L'autre chanson qui donne tout son sens à l'album, c'est "Unknown Soldier". Pour la première fois, les Doors réalisent une chanson explicitement engagée. Perte de foi dans le pouvoir exclusif de la poésie ? Les nuages noirs dont nous parlions plus haut, ce sont entre autres les conflits politiques qui ravagent la planète (en l'occurence le Vietnam) et qui sèment la division au sein de la jeunesse californienne. "Unknown Soldier" est une chanson particulièrement dramatique, puisqu'on y entend (en plein milieu) un simulacre d'exécution.
Dernière chanson-monument de l'album : "Yes, The River Knows". Chanson sensible et bucolique, comme s'il y avait besoin d'une pause et d'un retrait loin du fracas. Un Morrison à la voix fatiguée est accompagnée essentiellement d'un piano : Manzarek est brillantissime. Krieger brille également par un solo bien senti, aux nuances jazz.
Mais Waiting For The Sun n'est pas réductible aux quelques pistes que nous venons de dessiner. C'est un album très divers, qui témoigne à sa façon des tensions intérieures que connaissait le groupe à l'époque. Sur la pochette sont imprimées les paroles d'un grand poème épique, "La Célébration du lézard". Or, ce poème de Morrison et la musique qui l'accompagnait n'ont jamais été inclus sur le disque, car les autres membres du groupe s'y sont opposés. La "Célébration du lézard" est disponible en intégralité dans les enregistrements live du groupe. Le seul reliquat qui ait échoué sur Waiting For The Sun, c'est "Not To Touch The Earth", une chanson écologique, en un sens. Naturellement, comme tous les passages de la "Célébration", "Not To Touch The Earth" est assez singulier. Mais l'orgue et la guitare slide parviennent au final à former la matière d'une des des chansons les plus marquantes de l'album.

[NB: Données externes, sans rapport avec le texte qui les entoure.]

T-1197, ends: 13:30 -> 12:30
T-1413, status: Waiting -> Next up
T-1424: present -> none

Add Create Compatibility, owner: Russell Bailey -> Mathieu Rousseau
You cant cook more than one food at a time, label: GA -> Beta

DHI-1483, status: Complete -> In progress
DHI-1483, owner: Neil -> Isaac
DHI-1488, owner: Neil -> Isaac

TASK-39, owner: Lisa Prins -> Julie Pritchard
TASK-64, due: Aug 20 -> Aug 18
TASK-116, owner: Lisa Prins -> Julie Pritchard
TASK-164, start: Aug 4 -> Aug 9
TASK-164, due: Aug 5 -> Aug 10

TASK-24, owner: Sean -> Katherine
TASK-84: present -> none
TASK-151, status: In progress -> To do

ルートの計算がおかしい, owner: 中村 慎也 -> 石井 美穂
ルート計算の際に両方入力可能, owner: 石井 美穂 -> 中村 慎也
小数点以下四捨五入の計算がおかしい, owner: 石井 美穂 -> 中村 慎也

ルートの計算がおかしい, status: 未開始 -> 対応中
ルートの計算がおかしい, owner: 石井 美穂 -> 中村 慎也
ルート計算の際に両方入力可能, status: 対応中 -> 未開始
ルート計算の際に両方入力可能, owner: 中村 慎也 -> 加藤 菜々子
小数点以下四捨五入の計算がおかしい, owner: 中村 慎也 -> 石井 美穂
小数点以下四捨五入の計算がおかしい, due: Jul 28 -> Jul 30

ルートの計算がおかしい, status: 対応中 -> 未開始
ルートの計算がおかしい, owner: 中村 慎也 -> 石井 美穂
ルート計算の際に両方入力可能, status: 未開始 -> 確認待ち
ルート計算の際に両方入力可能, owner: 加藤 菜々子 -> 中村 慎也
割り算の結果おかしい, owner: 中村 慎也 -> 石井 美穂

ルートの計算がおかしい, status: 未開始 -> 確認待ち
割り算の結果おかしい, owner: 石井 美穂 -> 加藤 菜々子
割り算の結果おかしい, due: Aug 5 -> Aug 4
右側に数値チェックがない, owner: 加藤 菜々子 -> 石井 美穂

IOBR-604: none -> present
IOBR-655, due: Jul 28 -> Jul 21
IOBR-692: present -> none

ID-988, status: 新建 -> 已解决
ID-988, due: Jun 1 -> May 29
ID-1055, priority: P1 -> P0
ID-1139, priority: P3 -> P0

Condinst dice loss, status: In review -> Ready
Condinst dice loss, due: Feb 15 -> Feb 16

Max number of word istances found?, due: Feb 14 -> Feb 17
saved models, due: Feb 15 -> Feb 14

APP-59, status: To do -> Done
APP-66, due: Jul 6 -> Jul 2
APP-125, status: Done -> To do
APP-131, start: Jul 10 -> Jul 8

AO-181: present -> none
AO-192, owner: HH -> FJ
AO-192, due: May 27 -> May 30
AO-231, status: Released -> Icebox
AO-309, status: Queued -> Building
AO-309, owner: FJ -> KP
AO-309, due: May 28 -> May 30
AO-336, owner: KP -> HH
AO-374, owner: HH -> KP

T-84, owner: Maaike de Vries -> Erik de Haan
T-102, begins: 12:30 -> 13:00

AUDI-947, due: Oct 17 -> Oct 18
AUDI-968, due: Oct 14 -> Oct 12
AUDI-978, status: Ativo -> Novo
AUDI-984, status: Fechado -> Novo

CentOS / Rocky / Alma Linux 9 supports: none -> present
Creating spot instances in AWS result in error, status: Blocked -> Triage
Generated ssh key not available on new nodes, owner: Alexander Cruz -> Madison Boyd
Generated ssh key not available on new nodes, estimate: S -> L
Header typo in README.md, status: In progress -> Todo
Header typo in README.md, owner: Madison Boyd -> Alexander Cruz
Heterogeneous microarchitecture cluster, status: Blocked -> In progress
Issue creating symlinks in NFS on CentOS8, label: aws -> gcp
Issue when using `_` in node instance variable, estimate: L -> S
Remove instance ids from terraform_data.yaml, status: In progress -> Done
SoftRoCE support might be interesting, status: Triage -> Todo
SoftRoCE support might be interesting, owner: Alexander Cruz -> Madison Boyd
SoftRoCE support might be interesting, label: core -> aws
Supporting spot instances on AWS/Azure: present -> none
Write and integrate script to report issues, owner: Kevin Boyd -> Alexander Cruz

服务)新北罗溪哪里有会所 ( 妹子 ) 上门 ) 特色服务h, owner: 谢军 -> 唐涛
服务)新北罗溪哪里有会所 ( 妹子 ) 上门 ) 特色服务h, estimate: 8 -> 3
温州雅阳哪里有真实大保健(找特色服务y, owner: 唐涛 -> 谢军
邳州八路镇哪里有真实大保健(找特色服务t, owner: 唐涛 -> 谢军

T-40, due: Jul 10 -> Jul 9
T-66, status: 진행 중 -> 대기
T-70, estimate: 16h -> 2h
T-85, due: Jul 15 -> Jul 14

Autre morceau se réduisant peu ou prou à son message poétique : "My Wild Love". Il n'y a qu'un chant a cappella, soutenu par des percussions et des claquements de main. On imagine volontiers les musiciens autour d'un feu, dans quelque désert du Névada...
Rapidement, en vrac, les autres chansons :
"Hello, I Love You" est basée sur un riff piqué au "All Day And All Of The Night" des Kinks. C'est une chanson de Krieger, à visée commerciale, très clairement. Krieger a toujours composé les morceaux les plus "faciles" des Doors, comme "Light My Fire".
"Love Street" donne à nouveau à entendre le versant tendre de Morrison. Même harmonie entre ce que joue Manzarek et la guitare de Krieger que sur "Summer's Almost Gone". J'aime beaucoup cette "rue de l'amour".
"Spanish Caravan" est une autre illustration du fait que cet album est très varié. Qui ne connaît l'introduction de guitare flamenco par laquelle s'ouvre ce titre ? Cette intro est un emprunt au Asturias du compositeur Isaac Albeniz. La guitare se fait ensuite plus traditionnelle pour accompagner le chant, très mystérieux.
"Wintertime Love" et "We Could Be So Good Together" sont deux belles chansons des Doors. La seconde repose sur un riff de guitare fuzz ; la première est une chanson à trois temps nimbée d'une atmosphère magnifique, grâce à la partition de clavecin de Manzarek (ce n'était pas un vrai clavecin, naturellement).
Enfin, l'album s'achève sur "Five To One", un morceau de bravoure électrique, avec un solo à plusieurs guitares. Ce n'est clairement pas ma chanson préférée.
Qu'importe : Waiting For The Sun ne contient quasiment aucun trou. Il est souvent touchant, et c'est le plus varié des albums des Doors. Ce pourrait être leur White Album. Un très bon album, donc.